[Opening Exercise material section]

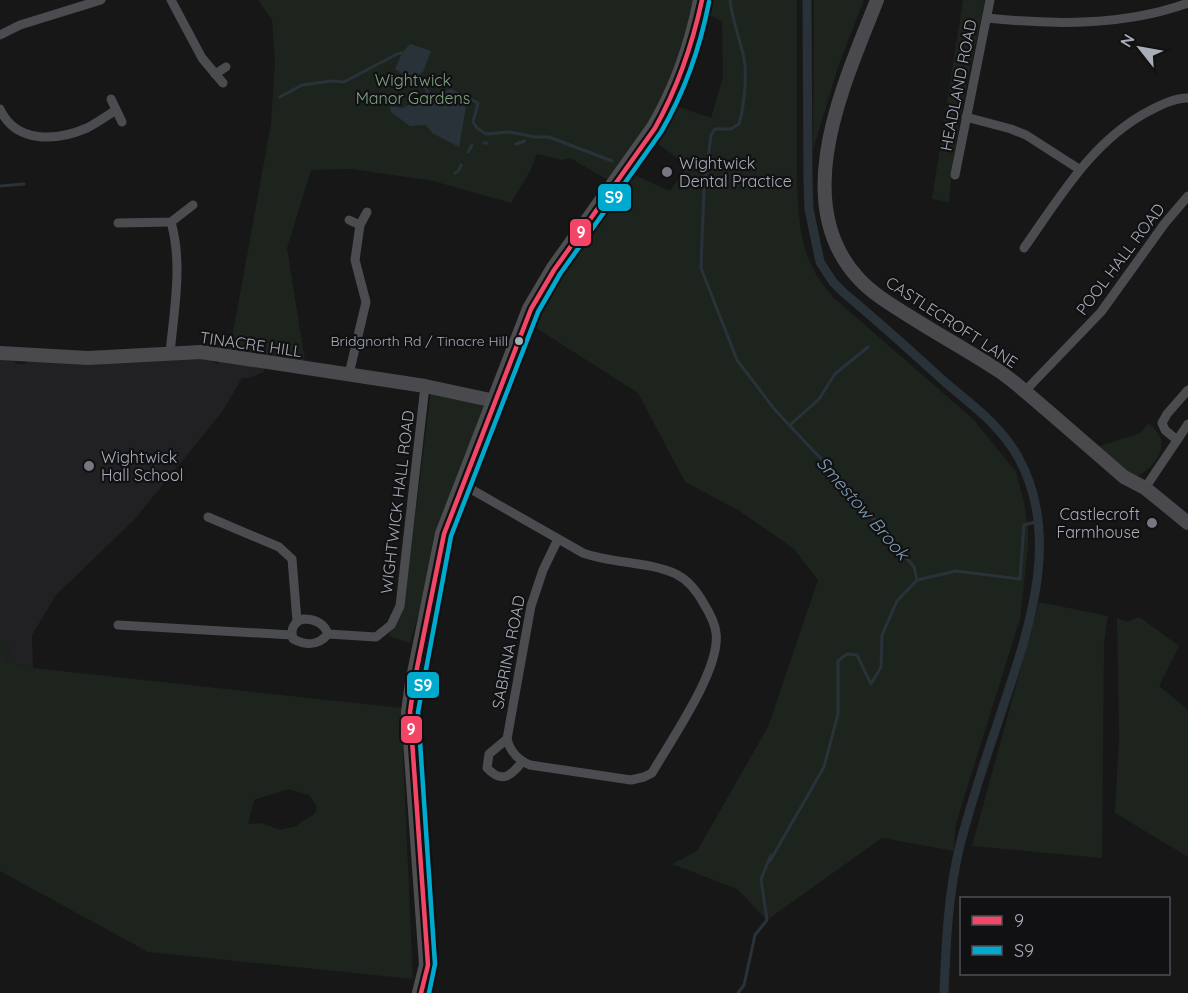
<svg xmlns="http://www.w3.org/2000/svg" width="1188" height="993" font-family="Quicksand,sans-serif">
<style>
.built{fill:#212123}
.green{fill:#1d241e;fill-rule:evenodd}
.water{fill:#2a3239}
.lines{fill:none;stroke-linecap:round;stroke-linejoin:round}
.stream{stroke:#2a3239;stroke-width:3}
.canal{stroke:#2a3239;stroke-width:9}
.street{stroke:#4b4c50;stroke-width:9}
.secondary{stroke:#4a4a4e;stroke-width:14}
.highway{stroke:#4e4e51;stroke-width:18}
.bus-1-casing{stroke:#111113;stroke-width:9}
.bus-2-casing{stroke:#111113;stroke-width:9}
.bus-1{stroke:#f34667;stroke-width:4.5}
.bus-2{stroke:#00a9ce;stroke-width:4.5}
.poi-dot{fill:#757880;stroke:#111113;stroke-width:2}
.bus-dot{fill:#a8adb8;stroke:#111113;stroke-width:2}
.labels{text-anchor:middle;dominant-baseline:central;stroke-width:4.5;stroke-linejoin:round;paint-order:stroke}
.bus-label{font-size:14px;fill:#a8adb8;stroke:#111113;text-anchor:end}
.park-label{font-size:16px;fill:#7fa381;stroke:#111113}
.street-label{font-size:16px;fill:#a8adb8;stroke:#111113}
.poi-label{font-size:16px;fill:#a8adb8;stroke:#111113;text-anchor:start}
.water-label{font-size:18px;font-style:italic;fill:#7f9bb3;stroke:#111113}
.line-badge{stroke:#111113;stroke-width:2}
.badge-label{font-size:16px;text-anchor:middle;font-weight:bold;fill:#fff}
</style>
<rect width="100%" height="100%" fill="#171717"/>
<path class="built" d="M204,355L217,364L221,358L264,364V372L249,378H242L222,412L134,520L56,595L32,635L33,668L6,662L4,660L12,648L0,641V359L14,358L16,364H25L30,359Z"/>
<g class="green">
<path d="M258,0H695C687,32 680,65 665,94C650,125 628,152 608,180L570,158L562,160L537,154L530,171L511,203L433,181L352,169L311,170L287,248L305,361L230,349L271,124L275,62L272,20Z"/>
<path d="M710,0H797V189C800,235 802,262 833,297L974,420L1016,472L1024,502L1028,527V548L1020,619L961,807L955,828L954,851L882,838L767,920L737,889L672,864L697,851L768,727L818,580L793,548L738,510L685,482L638,393L533,326L541,304L630,173L670,191L688,166L653,140L677,106L711,118L723,77L722,21L707,14Z"/>
<path d="M814,0H864L839,64L813,150Z"/>
<path d="M963,0H985C971,66 954,134 949,202L932,199Z"/>
<path d="M431,391L483,402L485,408L433,564L410,643L389,636L404,604Z"/>
<path d="M1149,423C1153,428 1159,433 1161,439C1165,455 1149,471 1136,477L1119,468L1097,447L1140,433Z"/>
<path d="M1039,602L1108,616L1104,642L1102,858L972,846Z"/>
<path d="M1139,617L1179,646L1159,686L1188,710V857L1115,813L1119,737L1117,618L1128,622Z"/>
<path d="M0,641L12,648L4,659L6,662L33,668L401,708L413,979L148,952L0,871ZM288,789L309,795L317,806L315,813L296,826L280,830L262,823L248,824L254,800Z"/>
</g>
<g class="water">
<path d="M410,44L431,51L423,72L412,77L403,75L395,69L402,53Z"/>
<path d="M451,89L466,96V107L459,147L432,133L426,125L410,126L391,112L390,106L402,108Z"/>
</g>
<g class="lines">
<g class="stream">
<path d="M730,0C732,19 739,36 743,54C748,72 744,107 739,124L731,129H715L711,135L704,189L701,268L737,360L775,410L844,483L914,567L917,580L897,601L882,635L881,667L871,684L857,655L847,654L838,661V714L824,767L770,861L771,855L761,879L767,920L755,935L744,985L738,993"/>
<path d="M419,74L430,97"/>
<path d="M280,97L302,85L331,81L344,82L397,54L402,53"/>
<path d="M466,97L478,103L473,122L477,128L486,134L510,132L535,137H549L612,161"/>
<path d="M484,143H487"/>
<path d="M516,144L525,141"/>
<path d="M468,152L472,145"/>
<path d="M459,170L461,165"/>
<path d="M455,173L457,172"/>
<path d="M0,186L24,184"/>
<path d="M790,425L819,399L835,374L868,347"/>
<path d="M917,580L956,571L1020,579L1024,525L1039,521"/>
</g>
<path class="canal" d="M807,0L808,181L809,209L820,262L833,282L844,293C879,322 912,352 946,383C972,405 1001,426 1018,457C1064,539 1026,637 999,719C985,760 971,803 960,845C948,893 946,944 944,993"/>
<g class="street">
<path d="M171,0L202,58L223,83"/>
<path d="M987,18C1053,25 1125,26 1188,3"/>
<path d="M0,35L20,25L101,0"/>
<path d="M215,74L226,67"/>
<path d="M111,99L122,122"/>
<path d="M0,109C16,144 57,141 87,128C97,123 107,116 116,110"/>
<path d="M966,117L1011,129L1026,135L1079,169"/>
<path d="M955,175L990,0"/>
<path d="M349,220L360,225"/>
<path d="M118,223L171,222L193,205"/>
<path d="M1024,248C1060,197 1092,141 1149,111C1161,105 1174,98 1188,98"/>
<path d="M170,353C174,310 183,264 171,222"/>
<path d="M349,374L366,302L355,260L360,225L367,212"/>
<path d="M1025,391L1101,312L1165,223L1188,196"/>
<path d="M1177,440L1165,430L1162,423L1167,414L1188,390"/>
<path d="M462,484L583,553C613,564 647,561 676,574C688,580 698,593 704,604C709,612 715,623 716,633C721,669 671,740 652,773L644,777L631,780L530,765C518,760 510,751 507,739L531,606L543,570L558,539"/>
<path d="M1145,488L1188,424"/>
<path d="M208,517L279,547L292,559L297,621"/>
<path d="M303,619C315,619 324,623 328,634C318,646 307,646 293,639C290,629 294,622 303,619Z"/>
<path d="M118,625L292,635"/>
<path d="M328,634L376,637L391,625L400,606L425,386"/>
<path d="M507,739L489,754L487,768C502,784 511,776 522,762"/>
</g>
<g class="secondary">
<path d="M877,0C845,82 787,202 859,279C872,293 890,304 906,314C937,334 969,351 999,371C1017,383 1032,398 1048,411C1073,433 1099,455 1124,477L1145,488L1188,523"/>
<path d="M0,353L88,358L201,352L425,386L495,401"/>
</g>
<path class="highway" d="M421,993L428,965L410,712L414,683L444,534L531,309L554,270L655,128C679,87 693,47 702,0"/>
<g class="bus-1-casing">
<path id="bus-1" d="M421,993L428,965L410,712L414,683L444,534L531,309L554,270L655,128C678,87 692,46 702,0"/>
</g>
<g class="bus-2-casing">
<path id="bus-2" d="M429,993L435,964L418,712L451,536L538,312L560,274L661,132C685,91 700,48 709,2"/>
</g>
<use href="#bus-1" class="bus-1"/>
<use href="#bus-2" class="bus-2"/>
</g>
<g class="poi-dot">
<circle cx="667" cy="172" r="6"/>
<circle cx="89" cy="466" r="6"/>
<circle cx="1152" cy="523" r="6"/>
</g>
<circle class="bus-dot" cx="519" cy="341" r="5"/>
<g class="labels">
<g class="bus-label">
<text x="508" y="341">Bridgnorth Rd / Tinacre Hill</text>
</g>
<g class="park-label">
<text x="413" y="80">Wightwick<tspan x="413" dy="18">Manor Gardens</tspan></text>
</g>
<g class="street-label">
<text transform="translate(958 85) rotate(-79)">HEADLAND ROAD</text>
<text transform="translate(1120 259) rotate(-53)">POOL HALL ROAD</text>
<text transform="translate(952 322) rotate(33)">CASTLECROFT LANE</text>
<text transform="translate(251 344) rotate(8)">TINACRE HILL</text>
<text transform="translate(397 502) rotate(-83)">WIGHTWICK HALL ROAD</text>
<text transform="translate(508 652) rotate(-79)">SABRINA ROAD</text>
</g>
<g class="poi-label">
<text x="679" y="163">Wightwick<tspan x="679" dy="18">Dental Practice</tspan></text>
<text x="101" y="457">Wightwick<tspan x="101" dy="18">Hall School</tspan></text>
<text x="1140" y="514" text-anchor="end">Castlecroft<tspan x="1140" dy="18">Farmhouse</tspan></text>
</g>
<g class="water-label">
<text transform="translate(863 508) rotate(49)">Smestow Brook</text>
</g>
</g>
<g class="line-badge">
<rect x="597" y="183" width="35" height="29" rx="6" fill="#00a9ce"/>
<rect x="569" y="218" width="23" height="29" rx="6" fill="#f34667"/>
<rect x="406" y="671" width="34" height="28" rx="6" fill="#00a9ce"/>
<rect x="400" y="715" width="23" height="29" rx="6" fill="#f34667"/>
</g>
<g class="badge-label">
<text x="614" y="203">S9</text>
<text x="581" y="238">9</text>
<text x="423" y="691">S9</text>
<text x="411" y="735">9</text>
</g>
<rect x="960" y="897" width="210" height="78" fill="#111113" stroke="#4d4f55" stroke-width="1.5"/>
<rect x="972" y="916" width="30" height="9" fill="#f34667" stroke="#4d4f55" stroke-width="1.5"/>
<text x="1014" y="927" font-size="18" fill="#a8adb8">9</text>
<rect x="972" y="946" width="30" height="9" fill="#00a9ce" stroke="#4d4f55" stroke-width="1.5"/>
<text x="1014" y="957" font-size="18" fill="#a8adb8">S9</text>
<g transform="translate(1140 48) rotate(301)" stroke="#111113" stroke-width="4.5" paint-order="stroke">
<path d="M0-4.5L10 22L0 15L-10 22Z" fill="#a8adb8"/>
<text y="-9" font-size="16" font-weight="bold" text-anchor="middle" fill="#a8adb8">N</text>
</g>
</svg>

[Closing Exercise material section]

- [Required work]
The word "translate" appears in some lines of the data; state how many such lines there are, and nothing further.

- [Answer for this exercise]
8